I stop typing on the computer, where I was filing out invoices for work, and reach for the portable phone I usually keep on the desk next to me when I am in my study. But it’s not there. I realize I put it back on its charger in the kitchen. Jogging out into the living room I never make it to the phone, because I spot a hundred dollar bill laying on the ground.

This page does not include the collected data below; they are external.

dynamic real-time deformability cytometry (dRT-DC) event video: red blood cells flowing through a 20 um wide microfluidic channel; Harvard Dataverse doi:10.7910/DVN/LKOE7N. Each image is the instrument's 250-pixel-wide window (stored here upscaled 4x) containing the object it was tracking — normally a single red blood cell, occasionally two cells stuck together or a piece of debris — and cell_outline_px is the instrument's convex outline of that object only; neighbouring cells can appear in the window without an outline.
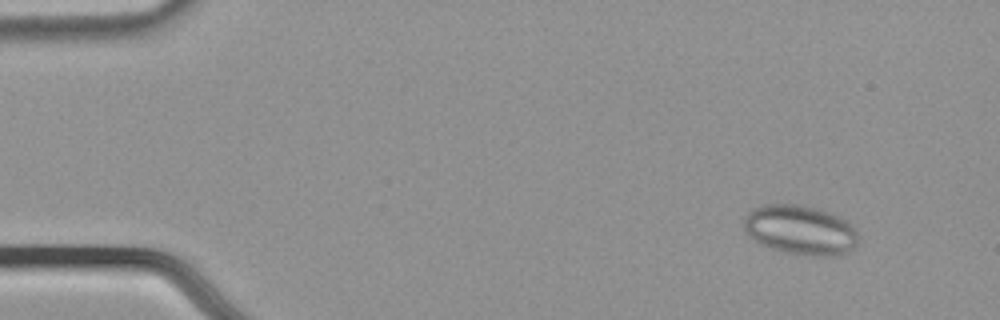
{"species": "common noctule bat (a hibernating species)", "species_latin": "Nyctalus noctula", "temperature_condition": "cold", "stored_images_in_passage": 54, "camera_frame_rate_fps": 3000, "um_per_image_px": 0.085, "animal": {"sex": "male", "body_mass_g": 21.5, "forearm_length_mm": 52.0}, "frame": {"image": 1, "passage_image": 2, "time_ms": 0.333, "image_size_px": [1000, 320], "cell_outline_px": [[856, 244], [848, 252], [836, 256], [812, 256], [784, 252], [760, 244], [748, 236], [744, 228], [744, 216], [752, 208], [764, 204], [804, 204], [820, 208], [844, 220], [856, 232]], "centroid_in_image_um": [67.97, 19.54], "position_along_channel_um": 17.0, "area_um2": 33.06}}
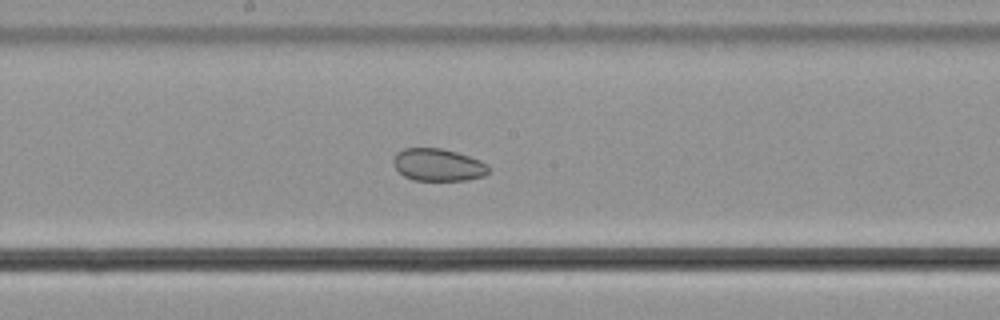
{"frame": {"image": 2, "passage_image": 27, "time_ms": 8.667, "image_size_px": [1000, 320], "cell_outline_px": [[488, 172], [484, 176], [468, 180], [412, 180], [404, 176], [392, 164], [392, 160], [396, 152], [404, 148], [440, 148], [456, 152], [480, 160], [488, 164]], "centroid_in_image_um": [37.21, 14.01], "position_along_channel_um": 211.0, "area_um2": 18.03}}
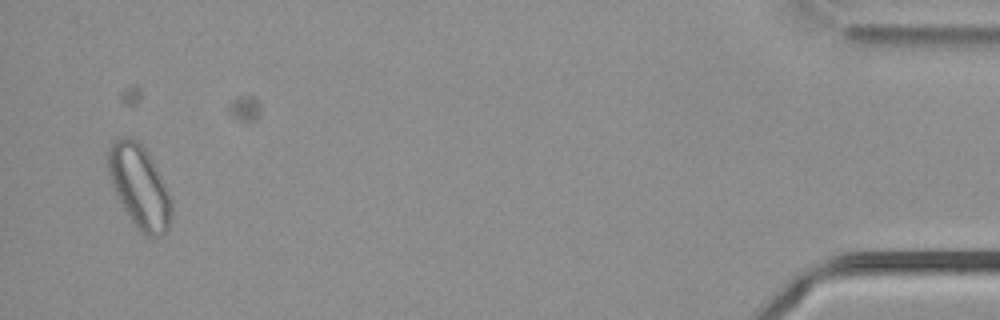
{"frame": {"image": 3, "passage_image": 51, "time_ms": 16.667, "image_size_px": [1000, 320], "cell_outline_px": [[172, 220], [168, 228], [160, 236], [148, 236], [140, 232], [124, 208], [108, 176], [108, 148], [116, 140], [136, 140], [144, 148], [152, 160], [172, 200]], "centroid_in_image_um": [11.88, 15.91], "position_along_channel_um": 423.3, "area_um2": 29.71}, "authors_computed_cell_mechanics": {"area_um2": 24.6806, "velocity_mm_per_s": 3.7218, "shape_relaxation_time_tau1_ms": null, "shape_relaxation_time_tau2_ms": 7.3547, "deformation_change_tau1": null, "deformation_change_tau2": 0.0879}}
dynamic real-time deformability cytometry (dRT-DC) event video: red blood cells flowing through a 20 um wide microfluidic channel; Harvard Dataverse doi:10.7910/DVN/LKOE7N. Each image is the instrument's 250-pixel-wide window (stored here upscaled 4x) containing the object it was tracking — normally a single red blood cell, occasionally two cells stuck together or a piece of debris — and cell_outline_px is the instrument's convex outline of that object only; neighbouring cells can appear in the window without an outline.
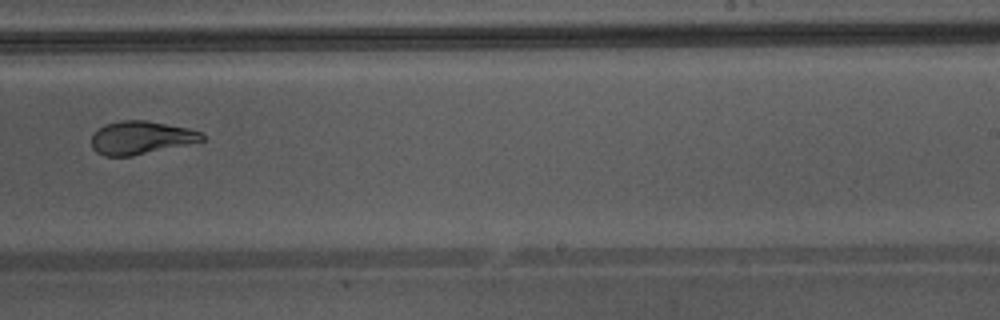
{"species": "Egyptian fruit bat (a non-hibernating species)", "species_latin": "Rousettus aegyptiacus", "temperature_condition": "warm", "stored_images_in_passage": 44, "camera_frame_rate_fps": 3000, "um_per_image_px": 0.085, "animal": {"sex": "male"}, "frame": {"image": 1, "passage_image": 31, "time_ms": 10.0, "image_size_px": [1000, 320], "cell_outline_px": [[204, 140], [132, 156], [104, 156], [96, 152], [92, 148], [92, 136], [104, 124], [120, 120], [144, 120], [188, 128], [200, 132], [204, 136]], "centroid_in_image_um": [11.94, 11.7], "position_along_channel_um": 277.1, "area_um2": 21.04}, "authors_computed_cell_mechanics": {"area_um2": 22.9177, "velocity_mm_per_s": 4.3256, "shape_relaxation_time_tau1_ms": 6.0549, "shape_relaxation_time_tau2_ms": 0.9788, "deformation_change_tau1": 0.1956, "deformation_change_tau2": 0.0419}}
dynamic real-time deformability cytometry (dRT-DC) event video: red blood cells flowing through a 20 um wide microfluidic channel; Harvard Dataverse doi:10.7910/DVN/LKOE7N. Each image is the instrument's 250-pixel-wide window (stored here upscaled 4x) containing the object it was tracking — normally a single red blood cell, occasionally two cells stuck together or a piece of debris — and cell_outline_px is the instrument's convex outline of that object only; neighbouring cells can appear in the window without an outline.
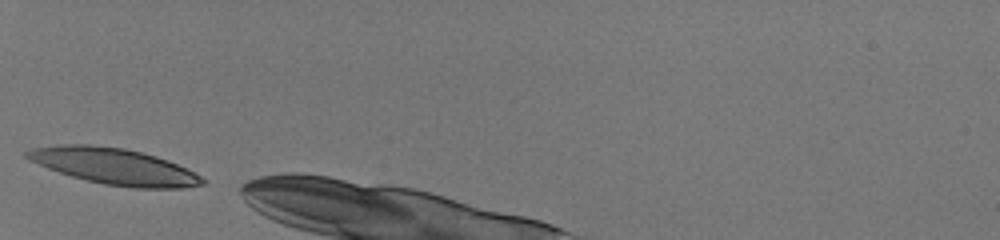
{"species": "human", "species_latin": "Homo sapiens", "temperature_condition": "room temperature", "stored_images_in_passage": 27, "camera_frame_rate_fps": 3000, "um_per_image_px": 0.085, "donor": {"sex": "male"}, "frame": {"image": 1, "passage_image": 1, "time_ms": 0.0, "image_size_px": [1000, 240], "cell_outline_px": [[208, 180], [204, 184], [180, 188], [136, 188], [104, 184], [72, 176], [48, 168], [28, 160], [24, 156], [24, 152], [32, 148], [60, 144], [88, 144], [124, 148], [156, 156], [168, 160]], "centroid_in_image_um": [9.67, 14.13], "position_along_channel_um": 75.3, "area_um2": 36.7}}
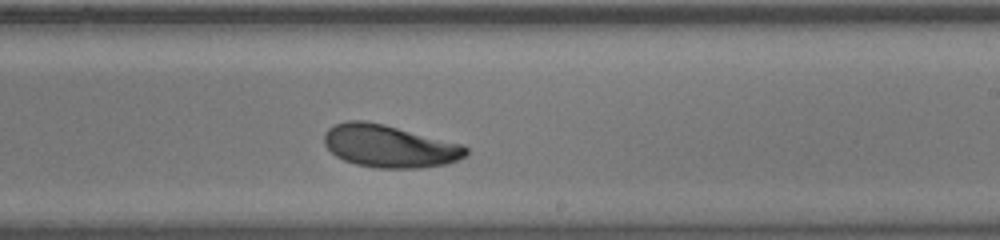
{"frame": {"image": 2, "passage_image": 15, "time_ms": 4.667, "image_size_px": [1000, 240], "cell_outline_px": [[468, 152], [464, 156], [456, 160], [444, 164], [420, 168], [376, 168], [356, 164], [344, 160], [336, 156], [324, 144], [324, 132], [328, 128], [336, 124], [348, 120], [364, 120], [384, 124], [460, 144], [468, 148]], "centroid_in_image_um": [33.05, 12.42], "position_along_channel_um": 256.0, "area_um2": 34.85}}
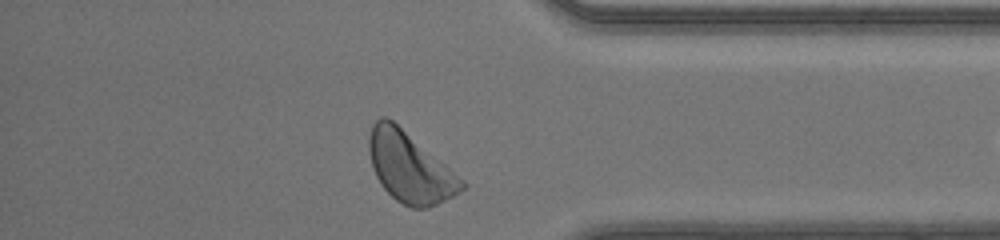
{"frame": {"image": 3, "passage_image": 26, "time_ms": 8.333, "image_size_px": [1000, 240], "cell_outline_px": [[468, 184], [460, 192], [428, 208], [412, 208], [396, 200], [380, 184], [372, 168], [368, 152], [368, 136], [372, 124], [380, 116], [384, 116], [392, 120], [464, 180]], "centroid_in_image_um": [34.8, 14.22], "position_along_channel_um": 400.4, "area_um2": 37.57}, "authors_computed_cell_mechanics": {"area_um2": 34.8534, "velocity_mm_per_s": 4.0886, "shape_relaxation_time_tau1_ms": 3.8892, "shape_relaxation_time_tau2_ms": 10.9289, "deformation_change_tau1": 0.1676, "deformation_change_tau2": 0.2309}}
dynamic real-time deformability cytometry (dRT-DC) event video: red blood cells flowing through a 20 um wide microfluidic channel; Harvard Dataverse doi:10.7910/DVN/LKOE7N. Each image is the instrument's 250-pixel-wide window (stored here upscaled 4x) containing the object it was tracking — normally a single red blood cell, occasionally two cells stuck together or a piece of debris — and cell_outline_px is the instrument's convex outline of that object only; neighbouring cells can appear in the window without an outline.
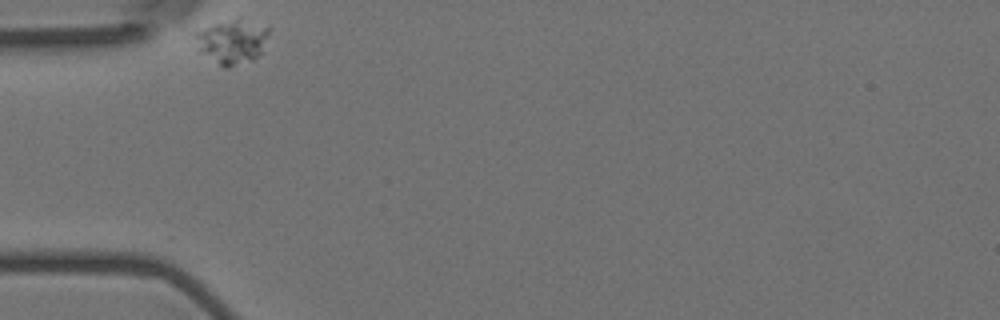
{"species": "Egyptian fruit bat (a non-hibernating species)", "species_latin": "Rousettus aegyptiacus", "temperature_condition": "room temperature", "stored_images_in_passage": 36, "camera_frame_rate_fps": 3000, "um_per_image_px": 0.085, "animal": {"sex": "female"}, "frame": {"image": 1, "passage_image": 1, "time_ms": 0.0, "image_size_px": [1000, 320], "cell_outline_px": [[272, 28], [260, 52], [252, 60], [228, 68], [224, 68], [204, 52], [200, 48], [200, 32], [204, 28], [236, 16], [240, 16], [268, 24]], "centroid_in_image_um": [19.91, 3.45], "position_along_channel_um": 65.1, "area_um2": 18.67}}
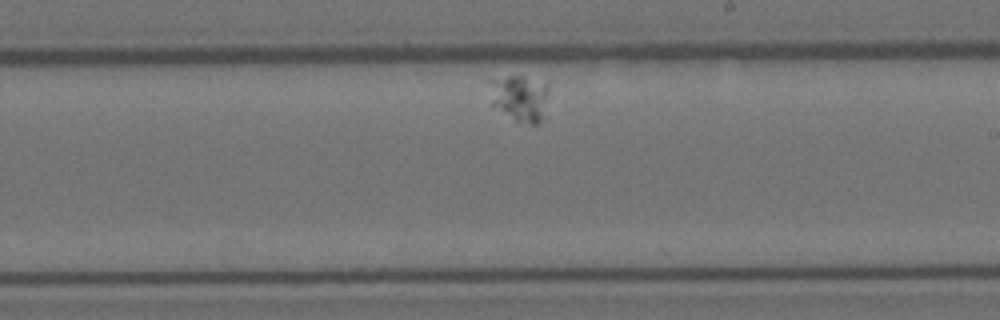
{"frame": {"image": 2, "passage_image": 21, "time_ms": 6.667, "image_size_px": [1000, 320], "cell_outline_px": [[548, 92], [544, 116], [540, 124], [532, 124], [516, 120], [488, 104], [488, 80], [508, 76], [524, 76], [548, 84]], "centroid_in_image_um": [44.12, 8.32], "position_along_channel_um": 244.9, "area_um2": 16.47}}
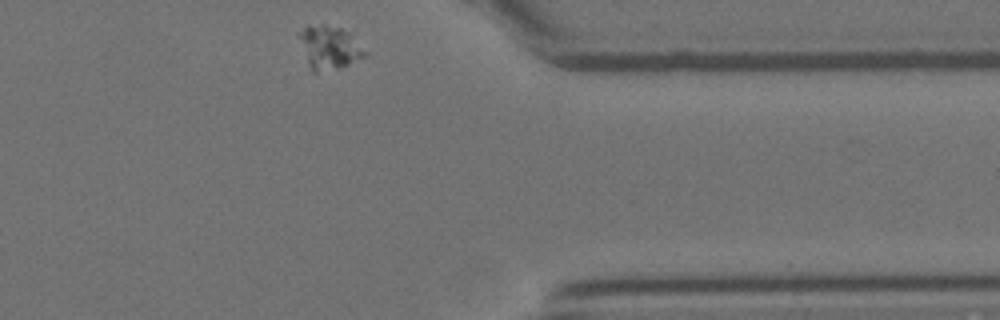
{"frame": {"image": 3, "passage_image": 36, "time_ms": 11.667, "image_size_px": [1000, 320], "cell_outline_px": [[368, 52], [364, 56], [340, 68], [316, 72], [312, 72], [308, 64], [296, 36], [296, 32], [304, 24], [324, 24], [340, 28], [352, 32]], "centroid_in_image_um": [27.94, 3.97], "position_along_channel_um": 383.5, "area_um2": 17.28}}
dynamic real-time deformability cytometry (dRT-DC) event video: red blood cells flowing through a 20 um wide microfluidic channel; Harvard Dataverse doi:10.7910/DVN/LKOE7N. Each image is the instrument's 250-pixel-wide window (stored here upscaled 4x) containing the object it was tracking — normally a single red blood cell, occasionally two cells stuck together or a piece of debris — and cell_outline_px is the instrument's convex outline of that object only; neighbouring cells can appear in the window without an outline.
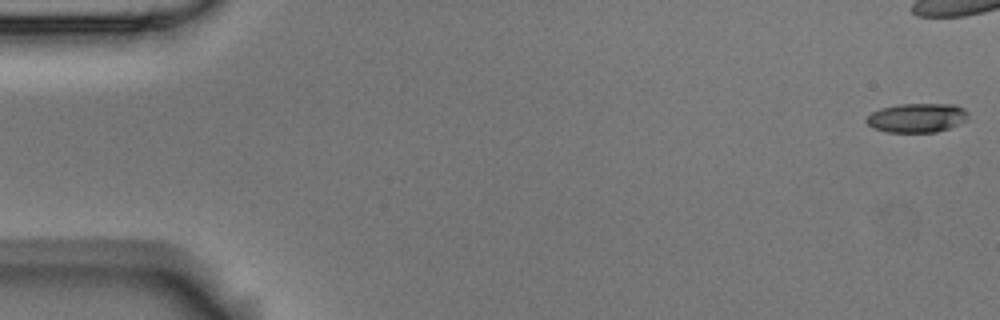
{"species": "Egyptian fruit bat (a non-hibernating species)", "species_latin": "Rousettus aegyptiacus", "temperature_condition": "room temperature", "stored_images_in_passage": 15, "camera_frame_rate_fps": 3000, "um_per_image_px": 0.085, "animal": {"sex": "male"}, "frame": {"image": 1, "passage_image": 1, "time_ms": 0.0, "image_size_px": [1000, 320], "cell_outline_px": [[968, 120], [948, 128], [936, 132], [888, 132], [872, 128], [864, 120], [872, 112], [880, 108], [900, 104], [956, 104], [964, 108], [968, 112]], "centroid_in_image_um": [77.95, 10.01], "position_along_channel_um": 7.1, "area_um2": 17.4}}
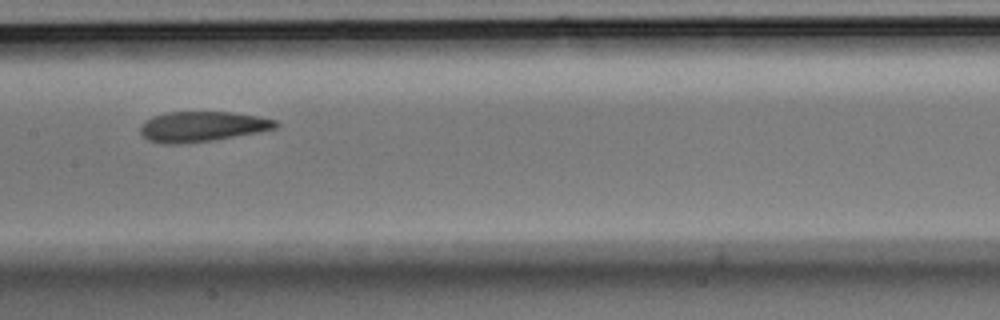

My eyes dart back to my bedroom. The door is open. My heart jumps into my throat. I only shoved the money under my bed because someone knocked on the door and I didn’t have time to put it back in the safe in the closet. Then my mind got consumed with my older brother and his idea that he should squat in my home for who the hell knows how long- a weekend, he said, yeah right.

My feet nearly slide out from under me as I race into my bedroom.

He didn’t, I think frantically, He couldn’t have.....

I throw myself on the floor, to look under my bed, and then I have my answer: he did. My brother has screwed me over big time, the duffle bag of money is gone. Damn you, Eric.

6 Comments:

  • At 11/08/2007 11:30:00 AM, Anonymous Anonymous said…

    Like the way you show it from the brother's perspective :)

    I come from a family of gamblers, and the temptation--yes it's always there

    Deathbed promises are never legally binding as they're made to pick up spirits, but morally....

     
  • At 11/08/2007 11:39:00 AM, Blogger poefusion said…

    Go Cubbies! I can't wait to see what happens next. Those brothers are going to have it out, I bet. I willing to say that the deathbed promise is not what he's thinking about now. Keep up the good work.

    Have a nice day.

     
  • At 11/08/2007 11:51:00 AM, Blogger TC said…

    I liked hearing Eric's side of the story. Puts the whole thing in a better light. Very interesting.

    I'm assuming you're going to continue this :)

     
  • At 11/08/2007 03:41:00 PM, Blogger Tumblewords: said…

    I hadn't a clue? Did I? This is moving rapidly, well and with lots of tension. Anxious for the next part...

     
  • At 11/09/2007 08:46:00 AM, Blogger Marie said…

    That's really good. Lots of tension and intrigue. Hope to read more.

     
  • At 11/13/2007 09:59:00 PM, Anonymous Anonymous said…

    This is getting very interesting...both brothers in really bad shape..what next?